Speculators Documentation

Overview

Speculators is a unified library for building, training and storing speculative decoding algorithms for large language model (LLM) inference, including in frameworks like vLLM. Speculative decoding is a lossless technique that speeds up LLM inference by using a smaller, faster draft model (i.e "the speculator") to propose tokens, which are then verified by the larger base model, reducing latency without compromising output quality.

The speculator intelligently drafts multiple tokens ahead of time, and the base model verifies them in a single forward pass. This approach boosts performance without sacrificing output quality, as every accepted token is guaranteed to come from the same distribution as using the main model on its own.
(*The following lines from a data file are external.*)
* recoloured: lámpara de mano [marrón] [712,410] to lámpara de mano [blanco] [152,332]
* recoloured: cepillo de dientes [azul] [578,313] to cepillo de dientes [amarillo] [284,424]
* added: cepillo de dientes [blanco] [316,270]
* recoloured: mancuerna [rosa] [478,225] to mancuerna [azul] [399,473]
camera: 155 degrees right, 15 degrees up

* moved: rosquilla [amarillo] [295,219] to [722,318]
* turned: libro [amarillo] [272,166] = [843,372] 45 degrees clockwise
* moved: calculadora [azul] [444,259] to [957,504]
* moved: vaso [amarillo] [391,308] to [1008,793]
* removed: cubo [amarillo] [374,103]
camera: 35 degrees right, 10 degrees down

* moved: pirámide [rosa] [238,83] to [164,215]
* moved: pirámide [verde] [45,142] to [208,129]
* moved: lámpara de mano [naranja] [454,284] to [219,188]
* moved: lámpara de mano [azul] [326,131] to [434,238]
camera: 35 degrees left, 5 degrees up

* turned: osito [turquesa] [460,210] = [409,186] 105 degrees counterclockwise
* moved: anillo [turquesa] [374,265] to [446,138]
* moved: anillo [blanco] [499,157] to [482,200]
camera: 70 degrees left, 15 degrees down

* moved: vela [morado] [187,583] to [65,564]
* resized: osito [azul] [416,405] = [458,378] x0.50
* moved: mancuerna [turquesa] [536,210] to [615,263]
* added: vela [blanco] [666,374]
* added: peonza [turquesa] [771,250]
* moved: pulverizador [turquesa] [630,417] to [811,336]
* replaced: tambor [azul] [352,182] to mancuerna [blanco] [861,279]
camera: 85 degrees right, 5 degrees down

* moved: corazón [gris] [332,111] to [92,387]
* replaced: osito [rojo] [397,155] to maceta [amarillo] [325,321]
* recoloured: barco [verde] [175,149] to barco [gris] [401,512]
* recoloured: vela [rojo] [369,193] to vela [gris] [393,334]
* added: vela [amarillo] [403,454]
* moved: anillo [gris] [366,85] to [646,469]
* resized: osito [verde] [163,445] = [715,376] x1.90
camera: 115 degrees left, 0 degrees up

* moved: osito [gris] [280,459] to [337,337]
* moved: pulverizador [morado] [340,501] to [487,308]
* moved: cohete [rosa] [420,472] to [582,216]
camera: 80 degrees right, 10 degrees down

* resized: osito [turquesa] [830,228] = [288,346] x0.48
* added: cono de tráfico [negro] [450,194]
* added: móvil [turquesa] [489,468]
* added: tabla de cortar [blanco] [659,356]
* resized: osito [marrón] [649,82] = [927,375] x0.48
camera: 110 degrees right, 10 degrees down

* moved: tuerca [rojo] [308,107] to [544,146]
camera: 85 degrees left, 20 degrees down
Speculators standardizes this process by providing a productionized end-to-end framework to train draft models with reusable formats and tools. Trained models can seamlessly run in vLLM, enabling the deployment of speculative decoding in production-grade inference servers.

Speculators user flow diagram

Key Features

Offline Training Data Generation using vLLM: Enable the generation of hidden states using vLLM. Data samples are saved to disk and can be used for draft model training.
Draft Model Training Support: E2E training support of single and multi-layer draft models. Training is supported for MoE, non-MoE, and Vision Language models.
Standardized, Extensible Format: Provides a Hugging Face-compatible format for defining speculative models, with tools to convert from external research repositories into a standard speculators format for easy adoption.
Seamless vLLM Integration: Built for direct deployment into vLLM, enabling low-latency, production-grade inference with minimal overhead.

Tip

Read more about Speculators features in this vLLM blog post.

Quick Start

To try out a speculative decoding model, you can get started by running a pre-trained one with vLLM. After installing vLLM, run:

vllm serve RedHatAI/Qwen3-8B-speculator.eagle3

(Or choose another model from the RedHatAI/speculator-models collection.)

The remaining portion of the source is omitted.